選曲コーナー(参考情報欄)
世界に通じる日本の若手女流バイオリン奏者
(Mr。ビーハイブ楽師)
<諏訪内晶子のバイオリン演奏を聴いて>
平成14年2月14日(木)のFM実況放送で、プロコフィエフバイオリン協奏曲第2番が
諏訪内晶子のソロでしたが、それは美しい音で感動しました。
この曲はパールマン(LP)と竹沢恭子(CD)のものを持っていますが、残念ながらパールマンのは
レコードでしたので、聞き比べは出来ませんでしたが、竹沢恭子のものは聞いてみました。
竹沢は日本(世界)でも屈指の演奏美音の持ち主であり、諏訪内とともに世界に誇る
バイオリン奏者だと思います。
諏訪内はストラディヴァリ・ドルフィンであるのに対して、竹沢はガダニーニで演奏しており
音に関しては甲乙付けがたいと思います。
ただ曲の作りなど諏訪内の方が端正で、竹沢の方は肉感的というか、ぐいぐいと押し込んで
くるような演奏で、甲乙付けがたいものと思います。
しかし日本の若手女流バイオリン奏者は本当にすばらしい人たちがそろっており、世界に誇れる
ものだと思います。
日本に西洋音楽が輸入されてからわずか100年余であるが、世界のバイオリン界の中心が
日本人演奏家になるような予感さえするほど、日本のバイオリン演奏家のレベルは高いと思う。

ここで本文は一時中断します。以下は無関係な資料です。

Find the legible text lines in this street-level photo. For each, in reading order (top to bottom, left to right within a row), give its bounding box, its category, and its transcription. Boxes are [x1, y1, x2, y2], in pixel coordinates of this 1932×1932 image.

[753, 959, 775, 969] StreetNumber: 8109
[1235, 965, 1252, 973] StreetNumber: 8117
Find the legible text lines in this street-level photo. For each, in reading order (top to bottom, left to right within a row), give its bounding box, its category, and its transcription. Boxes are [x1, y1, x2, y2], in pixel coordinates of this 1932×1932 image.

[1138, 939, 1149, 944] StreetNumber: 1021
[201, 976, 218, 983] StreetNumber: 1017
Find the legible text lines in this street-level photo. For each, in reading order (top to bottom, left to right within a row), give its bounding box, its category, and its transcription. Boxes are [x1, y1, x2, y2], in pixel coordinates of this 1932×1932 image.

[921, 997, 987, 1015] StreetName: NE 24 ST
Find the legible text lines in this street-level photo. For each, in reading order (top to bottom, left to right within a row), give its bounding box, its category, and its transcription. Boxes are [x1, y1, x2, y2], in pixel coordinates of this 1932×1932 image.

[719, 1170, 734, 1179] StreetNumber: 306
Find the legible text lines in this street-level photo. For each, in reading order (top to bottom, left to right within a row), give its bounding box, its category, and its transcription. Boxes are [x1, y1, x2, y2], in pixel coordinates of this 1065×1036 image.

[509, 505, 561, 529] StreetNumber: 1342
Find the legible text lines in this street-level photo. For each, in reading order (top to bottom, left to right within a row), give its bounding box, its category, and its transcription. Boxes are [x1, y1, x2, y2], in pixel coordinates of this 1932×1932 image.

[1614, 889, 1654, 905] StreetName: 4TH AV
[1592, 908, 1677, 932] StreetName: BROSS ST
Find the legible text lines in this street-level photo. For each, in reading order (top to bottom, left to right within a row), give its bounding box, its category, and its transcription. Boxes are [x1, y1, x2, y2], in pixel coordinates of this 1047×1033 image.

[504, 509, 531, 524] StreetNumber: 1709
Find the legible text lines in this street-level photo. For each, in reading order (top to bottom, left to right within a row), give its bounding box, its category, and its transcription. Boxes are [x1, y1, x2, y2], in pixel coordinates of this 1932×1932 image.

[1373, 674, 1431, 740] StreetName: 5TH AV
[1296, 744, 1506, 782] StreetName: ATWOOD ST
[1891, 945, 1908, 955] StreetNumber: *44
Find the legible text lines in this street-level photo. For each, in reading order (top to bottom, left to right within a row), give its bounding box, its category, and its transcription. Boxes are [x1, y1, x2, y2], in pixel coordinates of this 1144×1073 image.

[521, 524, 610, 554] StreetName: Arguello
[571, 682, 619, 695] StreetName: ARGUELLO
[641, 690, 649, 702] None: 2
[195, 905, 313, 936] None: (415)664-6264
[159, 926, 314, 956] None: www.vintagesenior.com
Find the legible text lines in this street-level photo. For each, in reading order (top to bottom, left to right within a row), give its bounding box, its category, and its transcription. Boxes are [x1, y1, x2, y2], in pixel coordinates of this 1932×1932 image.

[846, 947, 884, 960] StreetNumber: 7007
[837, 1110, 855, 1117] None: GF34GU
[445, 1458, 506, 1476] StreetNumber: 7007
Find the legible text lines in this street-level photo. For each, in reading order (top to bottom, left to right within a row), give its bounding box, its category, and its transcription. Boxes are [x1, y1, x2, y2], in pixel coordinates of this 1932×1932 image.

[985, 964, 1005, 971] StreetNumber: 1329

指揮の部門では小澤征爾、秋山和慶、若杉弘、・・ピアノ部門では内田光子など世界的に名声を
博している人物がいるが、その数はまだまだ少ない。
しかしこれに対してバイオリン部門だけは明らかに世界の水準に達している!いや敢えて言うならば、
むしろを凌駕している様にも思われる。(特に女性)
従って国際コンクールのバイオリン部門ではで日本人がかなり入賞しているのは常であり、
彼女らはその後にさらに成長して、諏訪内晶子、竹澤恭子、五嶋みどり、漆原姉妹、渡辺玲子、等々は
押しも押されもせぬ世界の第一人者として活躍しているし、それに続く若い世代でも溌剌とその
存在感を示している。
このように日本のバイオリン奏者が世界に羽ばたいているのは、
鈴木慎一の早期教育論 、
小野アンナら優れた指導者の来日、
鷲見三郎、江藤俊哉 等の優れた指導者の存在
が大きいと思われるが、斉藤秀雄の日本の弦楽器の教育に及ぼした影響も大きいと思われる。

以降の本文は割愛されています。